SOURCE DATA:
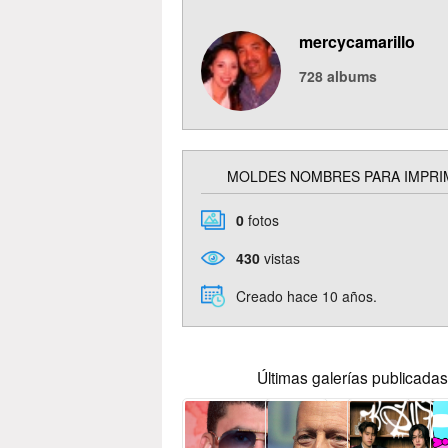
mercycamarillo
728
albums
MOLDES NOMBRES PARA IMPRI
0
fotos
430
vistas
Creado hace 10 años.
Últimas galerías publicadas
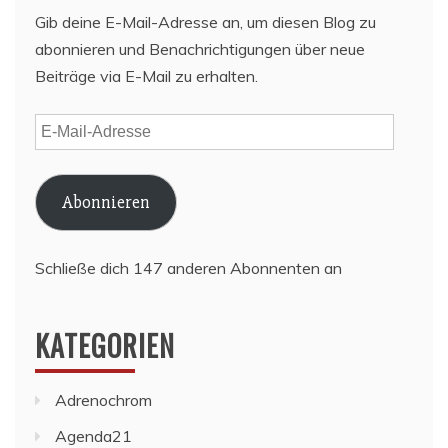
Gib deine E-Mail-Adresse an, um diesen Blog zu
abonnieren und Benachrichtigungen über neue
Beiträge via E-Mail zu erhalten.
E-
Mail-
Adresse
Abonnieren
Schließe dich 147 anderen Abonnenten an
KATEGORIEN
Adrenochrom
Agenda21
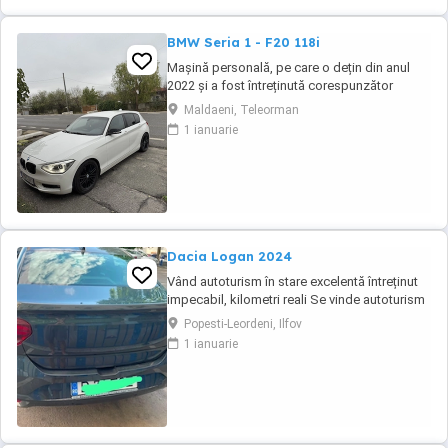
BMW Seria 1 - F20 118i
Mașină personală, pe care o dețin din anul
2022 și a fost întreținută corespunzător
(revizia la 8000-9000 km). Distribuție, ambreiaj
Maldaeni, Teleorman
și suspensie (telescoape, brațe+bucși)- au
1 ianuarie
fost înlocuite cu un an în urmă. Două seturi de
jante din aliaj (ambele de culoare neagră).
Dacia Logan 2024
Vând autoturism în stare excelentă întreținut
impecabil, kilometri reali Se vinde autoturism
personal, foarte bine întreținut, folosit în
Popesti-Leordeni, Ilfov
principal pentru deplasări în afara
1 ianuarie
Bucureștiului. Mașina a fost ținută permanent
în parcare subterană, iar interiorul este
impecabil datorită huselor de protecție ...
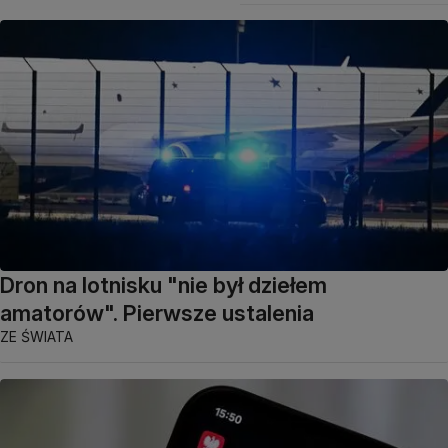
Dron na lotnisku "nie był dziełem
amatorów". Pierwsze ustalenia
ZE ŚWIATA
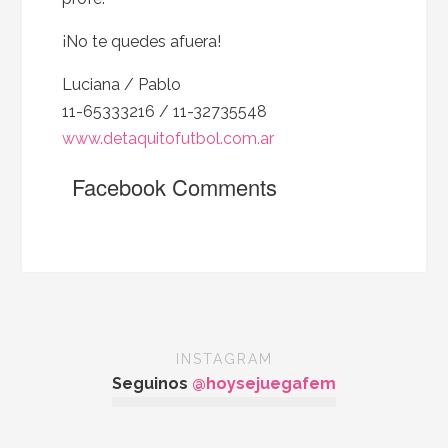
¡No te quedes afuera!
Luciana / Pablo
11-65333216 / 11-32735548
www.detaquitofutbol.com.ar
Facebook Comments
INSTAGRAM
Seguinos
@hoysejuegafem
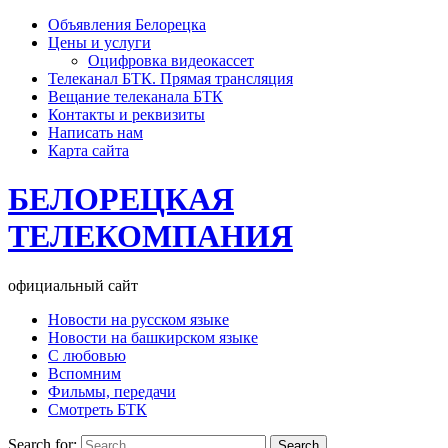
Объявления Белорецка
Цены и услуги
Оцифровка видеокассет
Телеканал БТК. Прямая трансляция
Вещание телеканала БТК
Контакты и реквизиты
Написать нам
Карта сайта
БЕЛОРЕЦКАЯ
ТЕЛЕКОМПАНИЯ
официальный сайт
Новости на русском языке
Новости на башкирском языке
С любовью
Вспомним
Фильмы, передачи
Смотреть БТК
Search for:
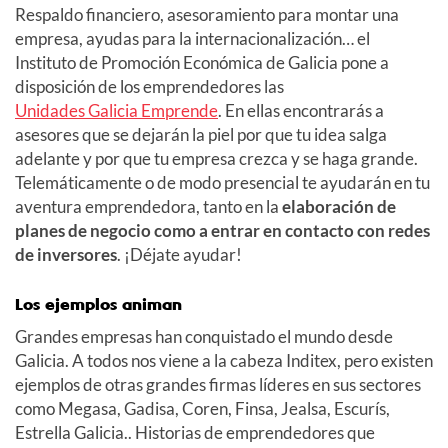
Respaldo financiero, asesoramiento para montar una
empresa, ayudas para la internacionalización… el
Instituto de Promoción Económica de Galicia pone a
disposición de los emprendedores las
Unidades Galicia Emprende
. En ellas encontrarás a
asesores que se dejarán la piel por que tu idea salga
adelante y por que tu empresa crezca y se haga grande.
Telemáticamente o de modo presencial te ayudarán en tu
aventura emprendedora, tanto en la
elaboración de
planes de negocio como a entrar en contacto con redes
de inversores
. ¡Déjate ayudar!
Los ejemplos animan
Grandes empresas han conquistado el mundo desde
Galicia. A todos nos viene a la cabeza Inditex, pero existen
ejemplos de otras grandes firmas líderes en sus sectores
como Megasa, Gadisa, Coren, Finsa, Jealsa, Escurís,
Estrella Galicia.. Historias de emprendedores que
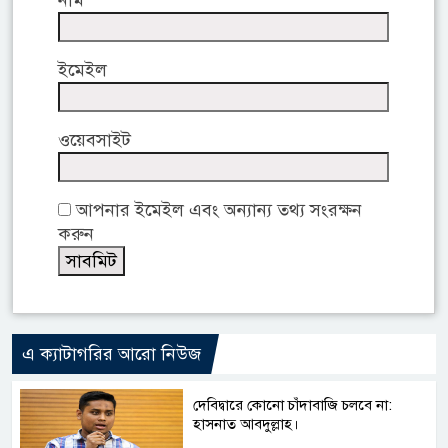
নাম
ইমেইল
ওয়েবসাইট
আপনার ইমেইল এবং অন্যান্য তথ্য সংরক্ষন
করুন
এ ক্যাটাগরির আরো নিউজ
দেবিদ্বারে কোনো চাঁদাবাজি চলবে না:
হাসনাত আবদুল্লাহ।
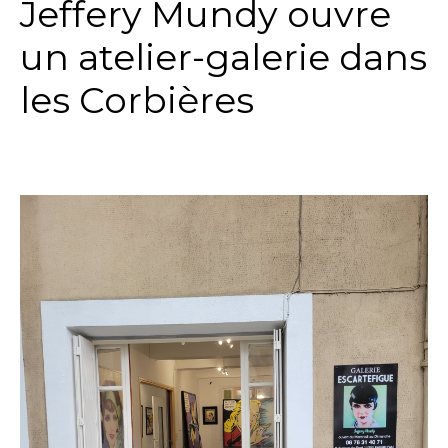
Jeffery Mundy ouvre
un atelier-galerie dans
les Corbières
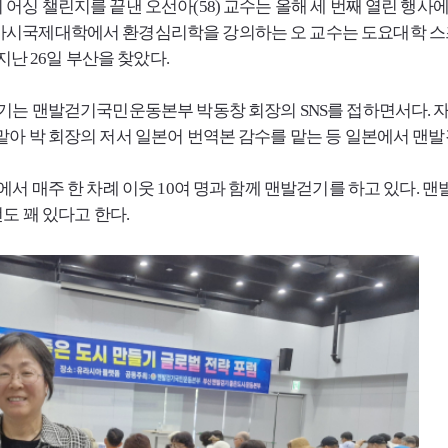
어싱 챌린지를 끝낸 오선아(58) 교수는 올해 세 번째 열린 행사에
바시국제대학에서 환경심리학을 강의하는 오 교수는 도요대학 스즈
지난 26일 부산을 찾았다.
 계기는 맨발걷기국민운동본부 박동창 회장의
SNS
를 접하면서다. 
아 박 회장의 저서 일본어 번역본 감수를 맡는 등 일본에서 맨발
에서 매주 한 차례 이웃 10여 명과 함께 맨발걷기를 하고 있다.
도 꽤 있다고 한다.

WORK TO COMPLETE:
Reproduce exactly, and only, the lines from the opening line of the listing above through the line holding "Телеканал БТК. Прямая трансляция", minus the pictures.

EXPECTED ANSWER:
mercycamarillo
728
albums
MOLDES NOMBRES PARA IMPRI
0
fotos
430
vistas
Creado hace 10 años.
Últimas galerías publicadas
Gib deine E-Mail-Adresse an, um diesen Blog zu
abonnieren und Benachrichtigungen über neue
Beiträge via E-Mail zu erhalten.
E-
Mail-
Adresse
Abonnieren
Schließe dich 147 anderen Abonnenten an
KATEGORIEN
Adrenochrom
Agenda21
BMW Seria 1 - F20 118i
Mașină personală, pe care o dețin din anul
2022 și a fost întreținută corespunzător
(revizia la 8000-9000 km). Distribuție, ambreiaj
Maldaeni, Teleorman
și suspensie (telescoape, brațe+bucși)- au
1 ianuarie
fost înlocuite cu un an în urmă. Două seturi de
jante din aliaj (ambele de culoare neagră).
Dacia Logan 2024
Vând autoturism în stare excelentă întreținut
impecabil, kilometri reali Se vinde autoturism
personal, foarte bine întreținut, folosit în
Popesti-Leordeni, Ilfov
principal pentru deplasări în afara
1 ianuarie
Bucureștiului. Mașina a fost ținută permanent
în parcare subterană, iar interiorul este
impecabil datorită huselor de protecție ...
Dron na lotnisku "nie był dziełem
amatorów". Pierwsze ustalenia
ZE ŚWIATA
¡No te quedes afuera!
Luciana / Pablo
11-65333216 / 11-32735548
www.detaquitofutbol.com.ar
Facebook Comments
INSTAGRAM
Seguinos
@hoysejuegafem
Объявления Белорецка
Цены и услуги
Оцифровка видеокассет
Телеканал БТК. Прямая трансляция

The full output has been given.